Keluhan Pengusaha Harus Bayar Penuh THR Saat Bisnis Belum Pulih

Adi Maulana Ibrahim |Katadata
Sejumlah massa yang tergabung dalam Konfederasi Serikat Pekerja Indonesia (KSPI) menggelar aksi unduk rasa di kawasan Patung Kuda, Jakarta Pusat, Senin (12/4/2021). Para burun menuntut upah minimum sektoral kabupaten/kota (UMSK) 2021 tétap diberlakukan, serta menolak pembayaran Tunjangan Hari Raya (THR) lebaran dengan cara dicicil.
14/4/2021, 11.51 WIB

Menteri Ketenagakerjaan (Menaker) Ida Fauziyah mewajibkan pengusaha membayar tunjangan hari raya (THR) secara penuh kepada pekerja. Berbeda dengan tahun lalu, THR juga tak boleh dicicil dan harus dibayarkan paling lambat tujuh hari sebelum lebaran.

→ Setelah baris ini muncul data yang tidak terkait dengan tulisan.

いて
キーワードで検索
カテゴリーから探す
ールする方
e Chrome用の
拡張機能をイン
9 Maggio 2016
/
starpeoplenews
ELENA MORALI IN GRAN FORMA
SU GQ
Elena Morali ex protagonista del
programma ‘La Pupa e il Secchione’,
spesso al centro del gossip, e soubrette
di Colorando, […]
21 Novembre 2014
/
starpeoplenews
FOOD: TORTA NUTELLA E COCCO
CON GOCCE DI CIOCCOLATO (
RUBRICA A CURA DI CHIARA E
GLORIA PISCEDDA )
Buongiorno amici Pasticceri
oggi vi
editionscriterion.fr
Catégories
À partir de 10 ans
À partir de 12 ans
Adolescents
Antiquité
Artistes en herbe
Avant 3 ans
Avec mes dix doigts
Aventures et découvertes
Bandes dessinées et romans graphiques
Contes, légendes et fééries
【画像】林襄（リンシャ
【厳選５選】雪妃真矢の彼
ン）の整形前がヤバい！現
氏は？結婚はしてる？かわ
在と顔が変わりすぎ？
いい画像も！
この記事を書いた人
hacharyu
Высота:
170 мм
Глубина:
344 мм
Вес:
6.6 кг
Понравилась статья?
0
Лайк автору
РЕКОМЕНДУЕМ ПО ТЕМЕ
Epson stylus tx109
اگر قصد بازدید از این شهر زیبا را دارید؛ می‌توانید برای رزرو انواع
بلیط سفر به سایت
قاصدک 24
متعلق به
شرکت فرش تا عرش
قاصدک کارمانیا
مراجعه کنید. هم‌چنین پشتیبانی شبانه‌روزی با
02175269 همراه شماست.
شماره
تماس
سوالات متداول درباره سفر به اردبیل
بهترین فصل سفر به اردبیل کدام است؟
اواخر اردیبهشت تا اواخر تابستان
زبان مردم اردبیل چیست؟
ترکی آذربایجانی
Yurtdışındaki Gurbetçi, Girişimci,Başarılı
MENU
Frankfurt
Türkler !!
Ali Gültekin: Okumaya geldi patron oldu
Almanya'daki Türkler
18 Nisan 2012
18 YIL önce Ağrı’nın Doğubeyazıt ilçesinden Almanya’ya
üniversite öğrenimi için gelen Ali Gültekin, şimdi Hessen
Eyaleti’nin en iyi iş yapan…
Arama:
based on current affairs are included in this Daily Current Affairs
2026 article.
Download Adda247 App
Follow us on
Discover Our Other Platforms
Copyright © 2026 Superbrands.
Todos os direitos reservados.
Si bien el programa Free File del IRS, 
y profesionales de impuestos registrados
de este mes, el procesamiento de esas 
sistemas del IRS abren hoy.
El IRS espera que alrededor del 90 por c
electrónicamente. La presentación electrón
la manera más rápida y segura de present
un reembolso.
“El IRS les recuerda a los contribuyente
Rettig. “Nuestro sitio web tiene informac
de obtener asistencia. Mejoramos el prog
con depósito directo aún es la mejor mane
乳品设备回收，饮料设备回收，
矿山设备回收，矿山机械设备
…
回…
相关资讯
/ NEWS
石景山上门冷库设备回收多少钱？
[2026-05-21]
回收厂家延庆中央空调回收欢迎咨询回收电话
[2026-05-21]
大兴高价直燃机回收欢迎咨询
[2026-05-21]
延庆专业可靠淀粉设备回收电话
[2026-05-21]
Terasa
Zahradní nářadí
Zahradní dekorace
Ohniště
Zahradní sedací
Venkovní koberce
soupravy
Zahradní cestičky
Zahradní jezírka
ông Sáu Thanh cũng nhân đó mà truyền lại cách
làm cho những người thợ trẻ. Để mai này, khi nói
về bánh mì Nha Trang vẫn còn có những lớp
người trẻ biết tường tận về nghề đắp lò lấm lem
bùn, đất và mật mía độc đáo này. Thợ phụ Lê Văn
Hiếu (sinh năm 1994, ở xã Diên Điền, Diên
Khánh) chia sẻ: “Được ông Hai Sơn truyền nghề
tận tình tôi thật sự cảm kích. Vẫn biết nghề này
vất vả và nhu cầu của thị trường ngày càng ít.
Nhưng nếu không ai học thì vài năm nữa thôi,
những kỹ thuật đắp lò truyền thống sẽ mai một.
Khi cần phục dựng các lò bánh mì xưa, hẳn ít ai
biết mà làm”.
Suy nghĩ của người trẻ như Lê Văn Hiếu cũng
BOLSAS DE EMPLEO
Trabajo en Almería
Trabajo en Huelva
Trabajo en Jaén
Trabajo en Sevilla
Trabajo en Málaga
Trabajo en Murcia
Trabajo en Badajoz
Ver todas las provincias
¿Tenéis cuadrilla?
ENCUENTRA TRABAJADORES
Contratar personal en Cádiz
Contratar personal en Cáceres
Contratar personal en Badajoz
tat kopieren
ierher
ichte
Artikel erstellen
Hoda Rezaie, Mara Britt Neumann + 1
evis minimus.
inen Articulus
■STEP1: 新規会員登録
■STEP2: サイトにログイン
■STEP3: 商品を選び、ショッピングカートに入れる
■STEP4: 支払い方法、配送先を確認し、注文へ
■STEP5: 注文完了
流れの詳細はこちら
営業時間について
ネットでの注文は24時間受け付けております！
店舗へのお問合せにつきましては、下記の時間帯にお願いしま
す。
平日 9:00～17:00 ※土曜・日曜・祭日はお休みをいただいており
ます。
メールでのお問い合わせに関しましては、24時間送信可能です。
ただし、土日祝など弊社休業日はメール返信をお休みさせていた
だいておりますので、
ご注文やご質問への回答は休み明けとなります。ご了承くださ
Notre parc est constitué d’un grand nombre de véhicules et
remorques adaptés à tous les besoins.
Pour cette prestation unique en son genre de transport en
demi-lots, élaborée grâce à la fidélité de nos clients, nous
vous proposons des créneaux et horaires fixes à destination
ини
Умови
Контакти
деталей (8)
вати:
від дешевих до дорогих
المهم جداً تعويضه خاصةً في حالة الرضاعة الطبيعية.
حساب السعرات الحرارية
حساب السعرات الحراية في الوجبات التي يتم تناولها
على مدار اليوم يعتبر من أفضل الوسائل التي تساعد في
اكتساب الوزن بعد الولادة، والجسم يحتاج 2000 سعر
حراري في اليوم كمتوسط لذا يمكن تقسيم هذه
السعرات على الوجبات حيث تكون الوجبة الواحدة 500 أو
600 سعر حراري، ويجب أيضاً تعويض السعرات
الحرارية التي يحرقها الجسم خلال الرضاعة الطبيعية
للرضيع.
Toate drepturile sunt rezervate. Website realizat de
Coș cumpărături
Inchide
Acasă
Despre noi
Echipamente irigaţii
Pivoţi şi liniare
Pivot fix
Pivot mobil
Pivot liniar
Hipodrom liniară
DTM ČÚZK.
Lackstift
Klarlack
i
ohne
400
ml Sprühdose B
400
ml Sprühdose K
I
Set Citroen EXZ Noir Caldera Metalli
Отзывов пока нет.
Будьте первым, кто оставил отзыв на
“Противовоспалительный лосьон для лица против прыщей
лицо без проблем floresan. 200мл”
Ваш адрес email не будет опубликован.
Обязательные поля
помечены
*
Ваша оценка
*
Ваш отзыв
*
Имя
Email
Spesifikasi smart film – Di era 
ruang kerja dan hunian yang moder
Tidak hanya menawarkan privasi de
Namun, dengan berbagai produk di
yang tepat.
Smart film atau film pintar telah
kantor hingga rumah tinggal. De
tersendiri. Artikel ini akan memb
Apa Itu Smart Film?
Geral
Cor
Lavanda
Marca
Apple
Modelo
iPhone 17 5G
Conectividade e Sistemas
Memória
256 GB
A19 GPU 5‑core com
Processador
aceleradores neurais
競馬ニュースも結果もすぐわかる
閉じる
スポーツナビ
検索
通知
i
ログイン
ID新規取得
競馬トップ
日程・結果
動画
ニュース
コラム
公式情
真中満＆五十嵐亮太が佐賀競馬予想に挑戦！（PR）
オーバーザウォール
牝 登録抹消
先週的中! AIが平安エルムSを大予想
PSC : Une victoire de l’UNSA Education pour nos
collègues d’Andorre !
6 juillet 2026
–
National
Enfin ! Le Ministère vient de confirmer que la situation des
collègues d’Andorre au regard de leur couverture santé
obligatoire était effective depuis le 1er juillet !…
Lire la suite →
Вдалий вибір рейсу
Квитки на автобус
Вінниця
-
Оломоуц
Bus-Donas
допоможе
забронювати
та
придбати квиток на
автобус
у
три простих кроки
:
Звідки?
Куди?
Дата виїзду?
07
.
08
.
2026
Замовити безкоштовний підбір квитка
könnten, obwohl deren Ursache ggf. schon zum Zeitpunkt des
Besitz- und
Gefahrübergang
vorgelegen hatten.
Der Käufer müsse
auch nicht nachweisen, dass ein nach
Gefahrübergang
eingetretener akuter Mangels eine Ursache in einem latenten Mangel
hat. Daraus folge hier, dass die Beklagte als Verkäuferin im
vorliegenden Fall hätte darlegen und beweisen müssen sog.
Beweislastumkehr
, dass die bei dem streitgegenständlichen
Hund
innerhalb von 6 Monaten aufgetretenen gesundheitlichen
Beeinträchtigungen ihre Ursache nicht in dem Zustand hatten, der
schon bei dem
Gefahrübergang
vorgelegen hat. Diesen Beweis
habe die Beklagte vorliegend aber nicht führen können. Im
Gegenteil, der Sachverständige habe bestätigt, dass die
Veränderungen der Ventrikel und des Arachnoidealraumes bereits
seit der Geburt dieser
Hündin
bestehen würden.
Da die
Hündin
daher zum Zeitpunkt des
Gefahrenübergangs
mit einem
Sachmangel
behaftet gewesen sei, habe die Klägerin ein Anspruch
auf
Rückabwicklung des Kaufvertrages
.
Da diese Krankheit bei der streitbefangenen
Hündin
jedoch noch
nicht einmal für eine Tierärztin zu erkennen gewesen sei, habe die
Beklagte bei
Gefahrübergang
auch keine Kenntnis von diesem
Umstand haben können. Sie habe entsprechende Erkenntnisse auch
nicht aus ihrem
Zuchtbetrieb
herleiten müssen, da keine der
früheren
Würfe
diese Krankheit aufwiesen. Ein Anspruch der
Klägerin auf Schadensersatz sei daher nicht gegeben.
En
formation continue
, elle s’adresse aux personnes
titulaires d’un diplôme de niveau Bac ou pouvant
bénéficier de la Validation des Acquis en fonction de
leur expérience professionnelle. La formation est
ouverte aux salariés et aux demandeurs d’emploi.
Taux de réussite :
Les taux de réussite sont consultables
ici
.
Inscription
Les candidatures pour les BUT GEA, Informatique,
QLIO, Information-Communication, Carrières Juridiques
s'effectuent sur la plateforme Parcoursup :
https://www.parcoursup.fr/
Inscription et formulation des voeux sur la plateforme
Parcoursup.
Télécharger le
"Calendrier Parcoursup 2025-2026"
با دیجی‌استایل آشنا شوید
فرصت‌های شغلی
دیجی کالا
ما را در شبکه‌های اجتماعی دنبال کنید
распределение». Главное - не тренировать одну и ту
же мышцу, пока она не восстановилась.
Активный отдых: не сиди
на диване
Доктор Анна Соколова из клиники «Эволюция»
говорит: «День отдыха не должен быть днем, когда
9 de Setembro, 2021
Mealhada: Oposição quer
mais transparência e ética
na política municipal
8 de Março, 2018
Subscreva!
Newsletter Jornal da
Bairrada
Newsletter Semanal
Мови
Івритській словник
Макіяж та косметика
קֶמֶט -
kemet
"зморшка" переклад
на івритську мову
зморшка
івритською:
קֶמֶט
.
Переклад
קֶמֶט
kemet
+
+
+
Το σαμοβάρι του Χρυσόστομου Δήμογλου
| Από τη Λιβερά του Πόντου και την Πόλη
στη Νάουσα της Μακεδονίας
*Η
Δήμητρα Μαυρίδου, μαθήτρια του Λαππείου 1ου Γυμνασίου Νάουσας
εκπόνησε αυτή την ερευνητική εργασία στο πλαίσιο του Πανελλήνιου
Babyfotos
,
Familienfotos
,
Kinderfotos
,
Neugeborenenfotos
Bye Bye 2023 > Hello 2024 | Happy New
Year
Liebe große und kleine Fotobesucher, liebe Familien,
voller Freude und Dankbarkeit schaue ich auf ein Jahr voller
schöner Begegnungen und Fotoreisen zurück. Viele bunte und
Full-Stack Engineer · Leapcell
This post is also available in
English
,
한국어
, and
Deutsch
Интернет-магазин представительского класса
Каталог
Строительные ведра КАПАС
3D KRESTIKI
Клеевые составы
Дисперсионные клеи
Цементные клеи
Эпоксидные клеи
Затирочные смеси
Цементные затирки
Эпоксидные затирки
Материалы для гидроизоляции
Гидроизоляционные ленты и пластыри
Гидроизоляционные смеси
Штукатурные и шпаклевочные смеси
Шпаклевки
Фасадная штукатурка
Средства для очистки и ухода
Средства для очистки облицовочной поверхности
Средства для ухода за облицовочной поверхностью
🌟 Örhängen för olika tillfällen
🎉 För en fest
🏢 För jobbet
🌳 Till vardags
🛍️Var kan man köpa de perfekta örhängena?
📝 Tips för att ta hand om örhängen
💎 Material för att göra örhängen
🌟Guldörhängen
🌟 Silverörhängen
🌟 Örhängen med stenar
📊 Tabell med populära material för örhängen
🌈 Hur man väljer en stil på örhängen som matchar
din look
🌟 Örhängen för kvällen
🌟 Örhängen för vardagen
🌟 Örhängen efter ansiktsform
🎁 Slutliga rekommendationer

Wakil Ketua Umum Kadin Indonesia bidang Ketenagakerjaan dan Hubungan Industrial, Anton J Supit mengatakan kebijakan pembayaran THR secara penuh dapat menjadi persoalan bagi sebagian perusahaan. Sebab, ada sektor industri yang belum pulih dari dampak pandemi Covid-19.

Dalam edaran Menteri Ida, perusahaan yang tidak mampun membayar THR tujuh hari sebelum hari raya harus berunding dengan pekerja/buruh, dan tetap membayar THR paling lambat satu hari sebelum lebaran.

“Bagi yang tidak mampu bagaimana? Kalau orang sedang kesulitan dana, mau dikasih waktu satu bulan pun belum tentu mampu bayar,” kata Anton kepada Katadata, Senin, (15/4).

Menurutnya, dalam kondisi resesi ini, walaupun ada perusahaan yang sudah bisa mempertahankan bisnisnya, sebagian besar masih mengalami penurunan pendapatan. Terlebih pandemi Covid-19 yang belum diketahui kapan akan selesai.

“Kita ini sedang marathon, bukan sprint. Kita harus jaga nafas. Jadi jangan hanya pikirkan telurnya saja, ayamnya juga harus dijaga jangan sampai mati di tengah jalan,” ujar Anton.

Ia menyarankan pemerintah untuk memberikan fleksibilitas bagi pengusaha yang benar-benar tidak mampu membayar. Tidak hanya diberikan keringanan dengan menunda pembayaran sampai enam hari sebelum hari raya.

“Tapi saya tetap menganjurkan bagi yang mampu membayar jangan sampai ditunda. Karena pengalaman saya, dalam keadaan sulit pun, kalau mereka bisa bayar ya bayar lah,” kata Anton.

Hal serupa juga disampaikan Wakil Ketua Perhimpunan Hotel dan Restoran Indonesia (PHRI) Maulana Yusran. Ia mengatakan seharusnya kebijakan mengenai pembayaran THR disesuaikan dengan masing-masing sektor usaha. Terutama kondisi di sektor pariwisata yang belum dalam kondisi baik.

“Harusnya jangan dipukul rata seperti ini. Apalagi bagi kami yang ada di sektor pariwisata yang belum recovery sama sekali karena pemerintah sendiri yang menahan pergerakan masyarakat yang menjadi sumber pendapatan kami,” kata Maulana kepada Katadata, Selasa (13/4).

Simak Databoks berikut: 

Ia mengatakan di sektor pariwisata khususnya hotel dan restoran merupakan bisnis yang bergerak sesuai musim dan tergantung pada pergerakan orang. Di tengah pemerintah selalu menahan pergerakan orang, ia menilai kebijakan ini cukup rumit bagi pengusaha hotel dan restoran.

Menurutnya, perusahaan tidak bisa dipaksakan untuk membayar THR, sedangkan pendapatannya selama pandemi lebih kecil daripada pengeluaran. “Jangankan H-7, yang tahun kemarin saja belum tentu semuanya sudah bayar,” kata Maulana.

Maulana menjelaskan bahwa harapan pengusaha terutama di sektor pariwisata sudah pupus saat kebijakan larangan mudik diterbitkan. Ia menambahkan, seharusnya lebaran menjadi momentum bagi pengusaha untuk perlahan bangkit dan menyelesaikan urusan internal mereka dengan tenaga kerja.

“Di sisi tenaga kerja mereka memang membutuhkan THR, namun di sisi pelaku usaha juga tidak ada pendapatan,” ujar dia.